In 936, her husband died. She is said to have supported her young son Henry's candidacy for the throne, but Otto was elected as her eldest son. There were disagreements over her preference, and Matilda suffered a great deal for it. Then the family reconciled and after the coronation of Otto in Rome in 962, reunited in Cologne, whereas Matilda retired to the monastery of Nordhausen. Later, having fallen ill, she retired to the monastery of Quedlinburg, in Saxony. Both monasteries, in addition to those of Poehlde and Enger, had been founded by herself.

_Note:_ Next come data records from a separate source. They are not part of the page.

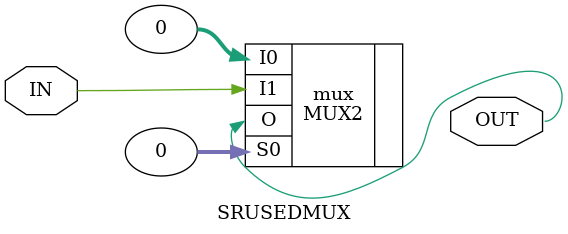
<source format=v>
`include "../../../../../vpr/muxes/logic/mux2/sim.v"

module SRUSEDMUX(IN, OUT);
	input wire IN;

	parameter S = 0;
	output wire OUT;

	MUX2 mux (
		.I0(0),
		.I1(IN),
		.S0(S),
		.O(OUT)
	);
endmodule

</source>
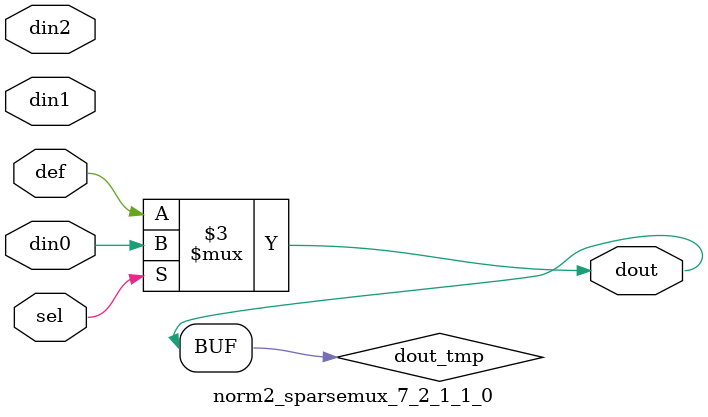
<source format=v>
`timescale 1ns / 1ps

module norm2_sparsemux_7_2_1_1_0 (din0,din1,din2,def,sel,dout);

parameter din0_WIDTH = 1;

parameter din1_WIDTH = 1;

parameter din2_WIDTH = 1;

parameter def_WIDTH = 1;
parameter sel_WIDTH = 1;
parameter dout_WIDTH = 1;

parameter [sel_WIDTH-1:0] CASE0 = 1;

parameter [sel_WIDTH-1:0] CASE1 = 1;

parameter [sel_WIDTH-1:0] CASE2 = 1;

parameter ID = 1;
parameter NUM_STAGE = 1;



input [din0_WIDTH-1:0] din0;

input [din1_WIDTH-1:0] din1;

input [din2_WIDTH-1:0] din2;

input [def_WIDTH-1:0] def;
input [sel_WIDTH-1:0] sel;

output [dout_WIDTH-1:0] dout;



reg [dout_WIDTH-1:0] dout_tmp;


always @ (*) begin
(* parallel_case *) case (sel)
    
    CASE0 : dout_tmp = din0;
    
    CASE1 : dout_tmp = din1;
    
    CASE2 : dout_tmp = din2;
    
    default : dout_tmp = def;
endcase
end


assign dout = dout_tmp;



endmodule

</source>
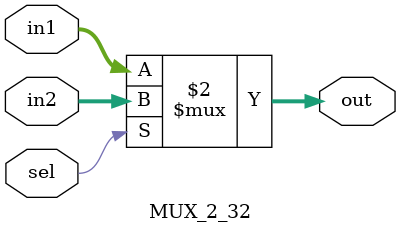
<source format=v>
`timescale 1ns / 1ps
module MUX_2_32(
    input [31:0] in1,
    input [31:0] in2,
    input sel,
    output [31:0] out
    );
	 
	 assign out = (sel==0)?in1:in2;


endmodule

</source>
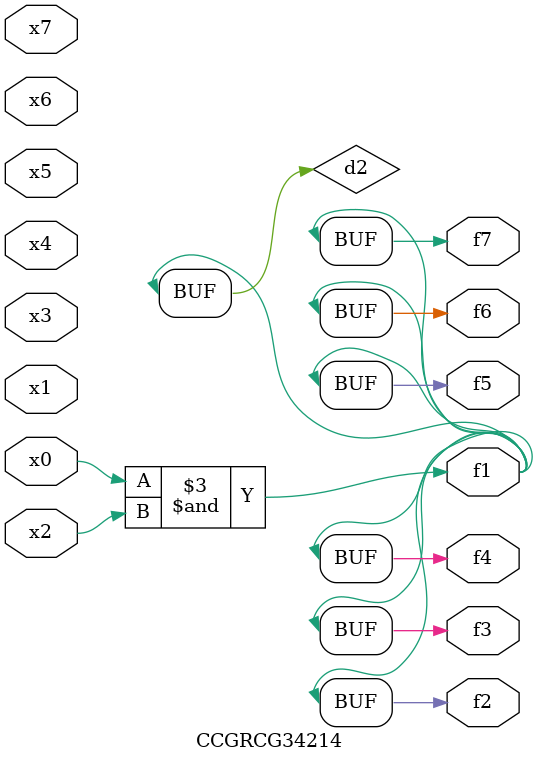
<source format=v>
module CCGRCG34214(
	input x0, x1, x2, x3, x4, x5, x6, x7,
	output f1, f2, f3, f4, f5, f6, f7
);

	wire d1, d2;

	nor (d1, x3, x6);
	and (d2, x0, x2);
	assign f1 = d2;
	assign f2 = d2;
	assign f3 = d2;
	assign f4 = d2;
	assign f5 = d2;
	assign f6 = d2;
	assign f7 = d2;
endmodule

</source>
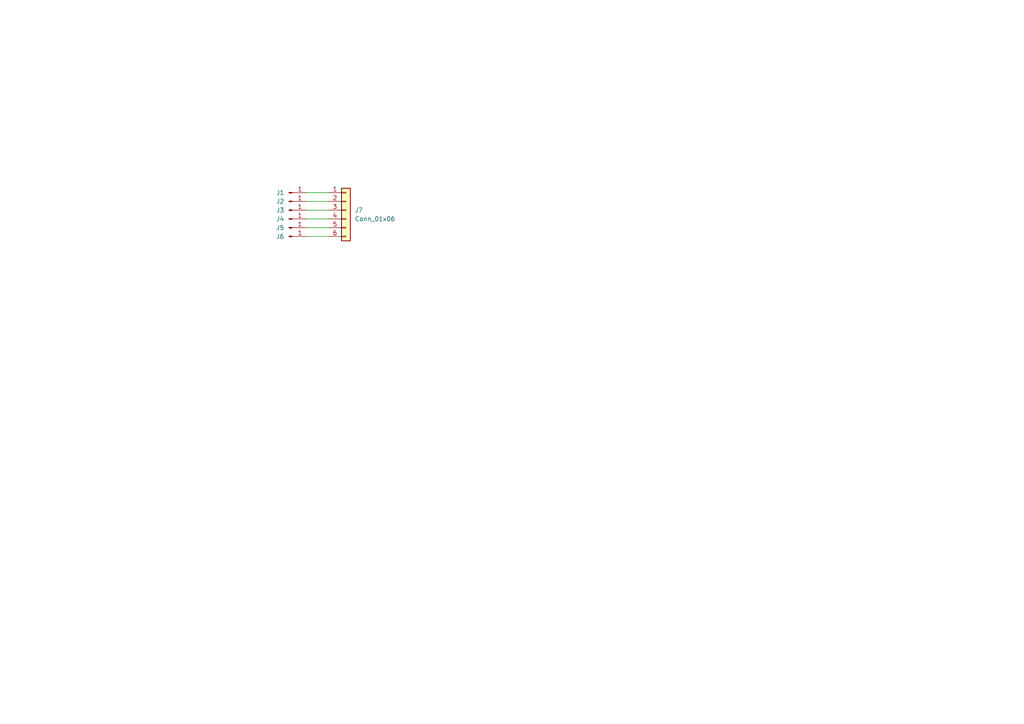
<source format=kicad_sch>
(kicad_sch (version 20211123) (generator eeschema)

  (uuid 6a2ea848-ef40-4f2c-939c-c2c68ac2efb5)

  (paper "A4")

  


  (wire (pts (xy 88.9 66.04) (xy 95.25 66.04))
    (stroke (width 0) (type default) (color 0 0 0 0))
    (uuid 03fbe191-443d-49f5-a12e-69ed57fbfe32)
  )
  (wire (pts (xy 88.9 68.58) (xy 95.25 68.58))
    (stroke (width 0) (type default) (color 0 0 0 0))
    (uuid 1bddf50a-9d18-4723-a61a-c8e9f552e898)
  )
  (wire (pts (xy 88.9 60.96) (xy 95.25 60.96))
    (stroke (width 0) (type default) (color 0 0 0 0))
    (uuid 2878f070-0542-4804-89a1-f8a6f9bfdc5f)
  )
  (wire (pts (xy 88.9 55.88) (xy 95.25 55.88))
    (stroke (width 0) (type default) (color 0 0 0 0))
    (uuid 4c14758f-5378-448d-8543-9cdeb9cc6c19)
  )
  (wire (pts (xy 88.9 58.42) (xy 95.25 58.42))
    (stroke (width 0) (type default) (color 0 0 0 0))
    (uuid 61cb8f09-767f-4150-8a21-e606e494ea9a)
  )
  (wire (pts (xy 88.9 63.5) (xy 95.25 63.5))
    (stroke (width 0) (type default) (color 0 0 0 0))
    (uuid ad3058af-86d0-458e-8a33-65c404e43b1d)
  )

  (symbol (lib_id "Connector_Generic:Conn_01x06") (at 100.33 60.96 0) (unit 1)
    (in_bom yes) (on_board yes) (fields_autoplaced)
    (uuid 139b8e95-4001-4472-9402-e9a4321149ad)
    (property "Reference" "J7" (id 0) (at 102.87 60.9599 0)
      (effects (font (size 1.27 1.27)) (justify left))
    )
    (property "Value" "Conn_01x06" (id 1) (at 102.87 63.4999 0)
      (effects (font (size 1.27 1.27)) (justify left))
    )
    (property "Footprint" "Connector_PinHeader_2.00mm:PinHeader_1x06_P2.00mm_Vertical" (id 2) (at 100.33 60.96 0)
      (effects (font (size 1.27 1.27)) hide)
    )
    (property "Datasheet" "~" (id 3) (at 100.33 60.96 0)
      (effects (font (size 1.27 1.27)) hide)
    )
    (pin "1" (uuid 34361f30-7e81-4f7c-8e58-538c759fc30c))
    (pin "2" (uuid 607ffff1-222a-4218-b7fb-3bd9476b8f00))
    (pin "3" (uuid d1ad5c42-0ec5-419c-bc79-229fbe65a54c))
    (pin "4" (uuid 79ad789e-6e1b-40e9-8868-eef264744cc7))
    (pin "5" (uuid 7653522f-c728-48e2-98e5-2ed139862d5b))
    (pin "6" (uuid e67fc093-0a28-4683-ba5f-f8bbeceef59e))
  )

  (symbol (lib_id "Connector:Conn_01x01_Male") (at 83.82 60.96 0) (unit 1)
    (in_bom yes) (on_board yes)
    (uuid 2fb62400-7539-4f92-af35-b4fdccbcd1bd)
    (property "Reference" "J3" (id 0) (at 81.28 60.96 0))
    (property "Value" "Conn_01x01_Male" (id 1) (at 84.455 58.42 0)
      (effects (font (size 1.27 1.27)) hide)
    )
    (property "Footprint" "psas-footprints:Mill-Max-0921-5-15-20-77-14-11-0" (id 2) (at 83.82 60.96 0)
      (effects (font (size 1.27 1.27)) hide)
    )
    (property "Datasheet" "~" (id 3) (at 83.82 60.96 0)
      (effects (font (size 1.27 1.27)) hide)
    )
    (pin "1" (uuid 3f1afccf-a96f-4f9d-9074-13c4a7864d01))
  )

  (symbol (lib_id "Connector:Conn_01x01_Male") (at 83.82 58.42 0) (unit 1)
    (in_bom yes) (on_board yes)
    (uuid 3efc3ac9-1572-4e56-9d8c-77011f1c85d0)
    (property "Reference" "J2" (id 0) (at 81.28 58.42 0))
    (property "Value" "Conn_01x01_Male" (id 1) (at 84.455 55.88 0)
      (effects (font (size 1.27 1.27)) hide)
    )
    (property "Footprint" "psas-footprints:Mill-Max-0921-5-15-20-77-14-11-0" (id 2) (at 83.82 58.42 0)
      (effects (font (size 1.27 1.27)) hide)
    )
    (property "Datasheet" "~" (id 3) (at 83.82 58.42 0)
      (effects (font (size 1.27 1.27)) hide)
    )
    (pin "1" (uuid c3115635-0efe-4a1c-a683-88a094f42b70))
  )

  (symbol (lib_id "Connector:Conn_01x01_Male") (at 83.82 63.5 0) (unit 1)
    (in_bom yes) (on_board yes)
    (uuid 99681fee-26ef-482d-9671-f22d12b18513)
    (property "Reference" "J4" (id 0) (at 81.28 63.5 0))
    (property "Value" "Conn_01x01_Male" (id 1) (at 84.455 60.96 0)
      (effects (font (size 1.27 1.27)) hide)
    )
    (property "Footprint" "psas-footprints:Mill-Max-0921-5-15-20-77-14-11-0" (id 2) (at 83.82 63.5 0)
      (effects (font (size 1.27 1.27)) hide)
    )
    (property "Datasheet" "~" (id 3) (at 83.82 63.5 0)
      (effects (font (size 1.27 1.27)) hide)
    )
    (pin "1" (uuid cc1cfeca-4532-4ec6-864e-a5b91988cf26))
  )

  (symbol (lib_id "Connector:Conn_01x01_Male") (at 83.82 55.88 0) (unit 1)
    (in_bom yes) (on_board yes)
    (uuid c38baf86-59b9-4a0e-9197-aa4d1c923d6d)
    (property "Reference" "J1" (id 0) (at 81.28 55.88 0))
    (property "Value" "Conn_01x01_Male" (id 1) (at 84.455 53.34 0)
      (effects (font (size 1.27 1.27)) hide)
    )
    (property "Footprint" "psas-footprints:Mill-Max-0921-5-15-20-77-14-11-0" (id 2) (at 83.82 55.88 0)
      (effects (font (size 1.27 1.27)) hide)
    )
    (property "Datasheet" "~" (id 3) (at 83.82 55.88 0)
      (effects (font (size 1.27 1.27)) hide)
    )
    (pin "1" (uuid d49ec72f-05d6-49a2-94d9-0085d20b493d))
  )

  (symbol (lib_id "Connector:Conn_01x01_Male") (at 83.82 66.04 0) (unit 1)
    (in_bom yes) (on_board yes)
    (uuid c9c1f0f7-9f7f-4430-81a2-cabe8adef765)
    (property "Reference" "J5" (id 0) (at 81.28 66.04 0))
    (property "Value" "Conn_01x01_Male" (id 1) (at 84.455 63.5 0)
      (effects (font (size 1.27 1.27)) hide)
    )
    (property "Footprint" "psas-footprints:Mill-Max-0921-5-15-20-77-14-11-0" (id 2) (at 83.82 66.04 0)
      (effects (font (size 1.27 1.27)) hide)
    )
    (property "Datasheet" "~" (id 3) (at 83.82 66.04 0)
      (effects (font (size 1.27 1.27)) hide)
    )
    (pin "1" (uuid 548793e2-b0bf-4b5c-873f-ed31588f40ed))
  )

  (symbol (lib_id "Connector:Conn_01x01_Male") (at 83.82 68.58 0) (unit 1)
    (in_bom yes) (on_board yes)
    (uuid d4b3e7c6-cf56-49ee-9ccb-2d482c23fd0c)
    (property "Reference" "J6" (id 0) (at 81.28 68.58 0))
    (property "Value" "Conn_01x01_Male" (id 1) (at 84.455 66.04 0)
      (effects (font (size 1.27 1.27)) hide)
    )
    (property "Footprint" "psas-footprints:Mill-Max-0921-5-15-20-77-14-11-0" (id 2) (at 83.82 68.58 0)
      (effects (font (size 1.27 1.27)) hide)
    )
    (property "Datasheet" "~" (id 3) (at 83.82 68.58 0)
      (effects (font (size 1.27 1.27)) hide)
    )
    (pin "1" (uuid c679d2e1-b0f9-439f-ad86-63a0b31aeb78))
  )

  (sheet_instances
    (path "/" (page "1"))
  )

  (symbol_instances
    (path "/c38baf86-59b9-4a0e-9197-aa4d1c923d6d"
      (reference "J1") (unit 1) (value "Conn_01x01_Male") (footprint "psas-footprints:Mill-Max-0921-5-15-20-77-14-11-0")
    )
    (path "/3efc3ac9-1572-4e56-9d8c-77011f1c85d0"
      (reference "J2") (unit 1) (value "Conn_01x01_Male") (footprint "psas-footprints:Mill-Max-0921-5-15-20-77-14-11-0")
    )
    (path "/2fb62400-7539-4f92-af35-b4fdccbcd1bd"
      (reference "J3") (unit 1) (value "Conn_01x01_Male") (footprint "psas-footprints:Mill-Max-0921-5-15-20-77-14-11-0")
    )
    (path "/99681fee-26ef-482d-9671-f22d12b18513"
      (reference "J4") (unit 1) (value "Conn_01x01_Male") (footprint "psas-footprints:Mill-Max-0921-5-15-20-77-14-11-0")
    )
    (path "/c9c1f0f7-9f7f-4430-81a2-cabe8adef765"
      (reference "J5") (unit 1) (value "Conn_01x01_Male") (footprint "psas-footprints:Mill-Max-0921-5-15-20-77-14-11-0")
    )
    (path "/d4b3e7c6-cf56-49ee-9ccb-2d482c23fd0c"
      (reference "J6") (unit 1) (value "Conn_01x01_Male") (footprint "psas-footprints:Mill-Max-0921-5-15-20-77-14-11-0")
    )
    (path "/139b8e95-4001-4472-9402-e9a4321149ad"
      (reference "J7") (unit 1) (value "Conn_01x06") (footprint "Connector_PinHeader_2.00mm:PinHeader_1x06_P2.00mm_Vertical")
    )
  )
)

</source>
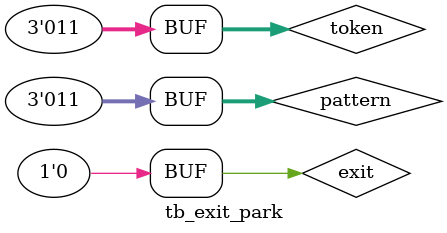
<source format=v>
`timescale 1ns / 1ps
module tb_exit_park(
    );
reg exit;
reg [2:0] token;
reg [2:0] pattern;
wire [7:0] park_location;

exit_park ee1 ( exit , token , pattern , park_location ) ;
initial
begin
exit <= 1'b1 ;
token <= 3'b001;
pattern <= 3'b111 ;
#20;
exit <= 1'b0 ;
token <= 3'b011;
pattern <= 3'b011 ;
#20;
end
endmodule

</source>
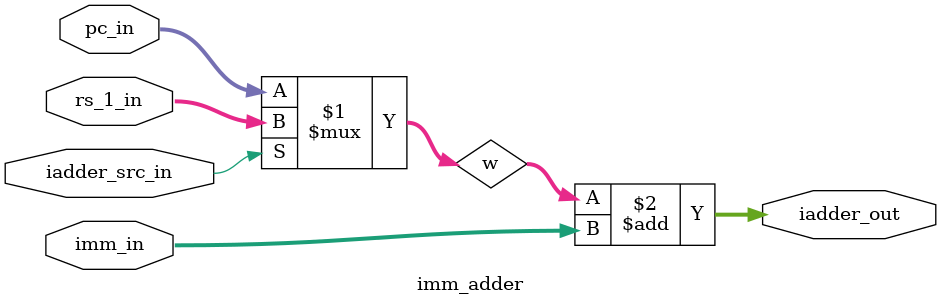
<source format=v>
module imm_adder(iadder_src_in,pc_in,rs_1_in,imm_in,iadder_out);

	input iadder_src_in;
	input [31:0] pc_in; 
	input [31:0] rs_1_in;
        input [31:0]imm_in;

	output [31:0] iadder_out;

	reg [31:0] w;

	assign w = iadder_src_in ? rs_1_in:pc_in;
	assign iadder_out = w + imm_in;

endmodule



</source>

Previously, she had already been led to live in a religious community by her two sons Otto and Henry, who were worried about her mother's excessive generosity in helping the poor and the sick. In fact, she did not live at court, but went in search of the needy; this is a fact unanimously underlined by the iconography about her: Matilda, as we can also see in the beautiful marble statue of the cathedral of Milan (one of the 3,400 statues that adorn the splendid Gothic construction!), is usually depicted with a long robe, the cloak on her shoulders and the crown on her head, holding a bag with money or medicines, while visiting the houses of the poor and stopping next to the bed of the sick. The marble statue of St. Matilda is particularly effective in conveying the solemnity of the figure of the queen. It also transmits extreme simplicity: only the crown tells us that we are in front of an important person, whereas the robe, on which a beautiful cross stands out, and the cloak, with the edge embellished by a simple embroidery, reveal the sobriety and humility of the woman.

In addition to her husband, Matilda also lost two children, Henry in 955 and Bruno in 965. The holy queen, to whom biographers attribute the gift of prophecy, died in Quedlinburg on 14 March 968 and was buried in the castle chapel next to her husband. The German dioceses of Paderborn, Fulda and Munich are particularly devoted to her.